> Extract provided:

* * * *

⭐ Tanx – Album: Mar. 1973
- glamslam72

- Mar 16, 1973
- 4 min read
Updated: 3 days ago
LP — EMI BLN 5002 / 0C 062·94187 (UK)
Released: March 16, 1973 (UK)
Marc Bolan’s glam empire at a crossroads — lush, soulful, and defiantly strange.
🔘 Overview
Released on March 16, 1973, Tanx marked a bold stylistic shift for T. Rex. Still rooted in the glam‑rock swagger of Electric Warrior and The Slider, the album expanded into soul, funk, gospel, and lush orchestration. Marc Bolan, sensing both the height of his fame and the pressure of repetition, pushed the T. Rex sound into new territory with mellotron, saxophone, phasing, and prominent piano textures.
The album was recorded across Strawberry Studios (Château d'Hérouville), AIR Studios, and Toshiba Studios in Tokyo, with Tony Visconti’s production adding depth and cosmic sheen. Female backing vocalists — including Madeline Bell, Lesley Duncan, Vicki Brown, Barry St. John, and Sue & Sunny — brought a gospel‑inflected warmth to tracks like “Left Hand Luke and the Beggar Boys.”
Commercially, Tanx was a success: #4 UK, #3 Germany, #5 Norway, and #1 on Melody Maker. Yet it failed to match the US impact of earlier albums, peaking at #102 on the Billboard 200. Critics were divided at the time, but modern reassessments hail it as one of Bolan’s most adventurous and musically rich works.


🔘 Track List
Side A
Tenement Lady — 2:55
Rapids — 2:48
Mister Mister — 3:29
Broken Hearted Blues — 2:02
Shock Rock — 1:43
Country Honey — 1:47
Electric Slim and the Factory Hen — 3:03


Side B
Mad Donna — 2:16
Born to Boogie — 2:04
Life Is Strange — 2:30
The Street and Babe Shadow — 2:18
Highway Knees — 2:34
Left Hand Luke and the Beggar Boys — 5:18
(All tracks written by Marc Bolan.)

(initial copies included a limited edition poster)
UK album cover featured Marc Bolan straddling a toy tank with a confrontational, theatrical pose. Shot in stark black‑and‑white, the back cover includes live and backstage photos by Mike Putland, intercut with neon tank illustrations.
T. Rex — Tanx (1973), cover design by John Kosh; photography by Peter Howe.
🔘 Variants
UK — EMI (1973)
• LP, Stereo — BLN 5002 / 0C 062·94187 ( initial copies included a limited edition poster)
• 8‑Track Cartridge — 8X‑BLN 5002 / 0C 346·94187
• Cassette — TC‑BLN 5002
🔘 Reissues




Label: T. Rex – EMS-50106, Series: Rock Greatest 1800, Format: Vinyl, LP, Album, Reissue
Country: Japan, Released: 1983.


Label: Marc On Wax – RAPD 504, Format: Vinyl, LP Album Reissue Picture Disc,
Country: UK, Released: 1987.

* * * *

> Request:
Pick up the Tanx album page after its final line and keep writing. The material after this point has nothing to do with the Tanx album page.

> Source material:
* * * *

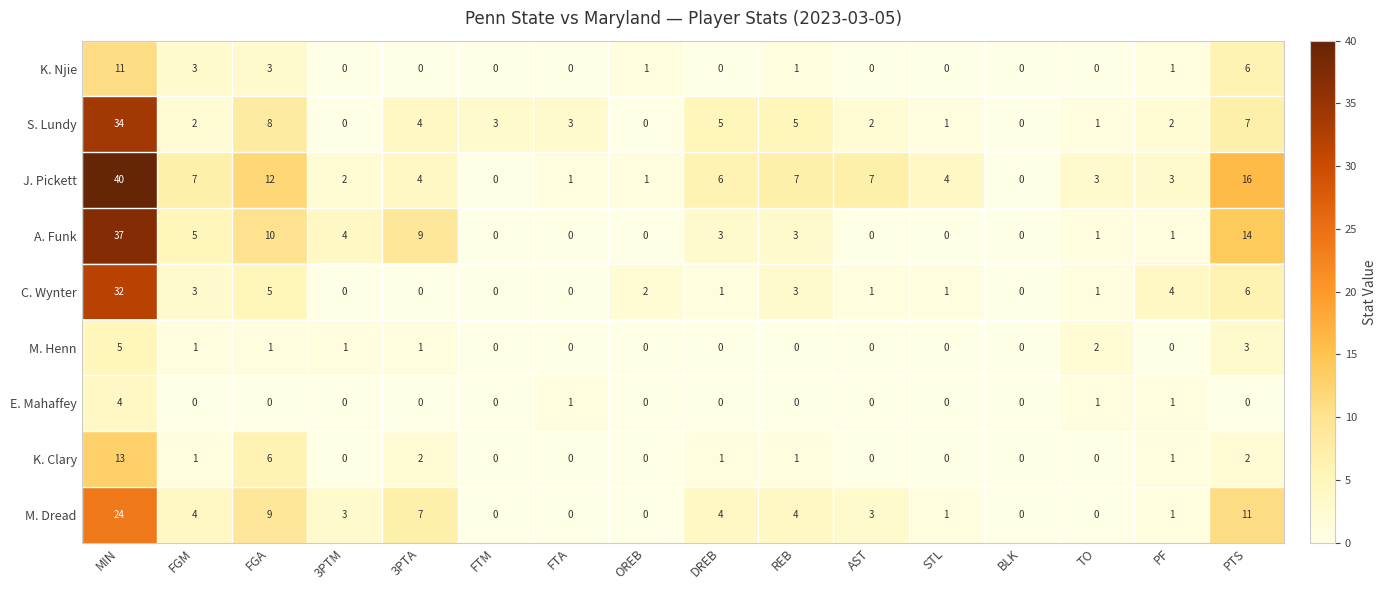

What is the spread (max minus min) of values at TO?

3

* * * *

> Result of the task:
Label: Relativity – 88561-8254-1 Format: Vinyl, LP, Album, Reissue Country: US Released:
1987
🔘 Chart Performance
UK Albums Chart: #4
Melody Maker: #1
Germany: #3
Norway: #5
Sweden: #15
Finland: #20
US Billboard 200: #102
Chart run (UK):
31/03/1973 → 26/05/1973 (9 weeks), re‑entry 09/06/1973, final weeks 30/06/1973 → 07/07/1973.
🔘 Context & Notes
Recording Sessions
• Aug 1–4, 1972 — Strawberry Studios
Early versions of “Life Is Strange,” “Highway Knees,” “Born to Boogie,” “Children of the Revolution,” “Jitterbug Love,” “Free Angel.”
• Oct 21–25, 1972 — Strawberry Studios
“Tenement Lady,” “Rapids,” “Mister Mister,” “Broken Hearted Blues,” “Country Honey,” “Mad Donna,” “The Street and Babe Shadow,” “Left Hand Luke.”
• Dec 3, 1972 — Toshiba Studios, Tokyo
“20th Century Boy,” “Electric Slim,” “Shock Rock.”
(Ultimately removed from the album.)
• AIR Studios — Overdubs & Mixing
Mellotron, strings, phasing, and piano embellishments.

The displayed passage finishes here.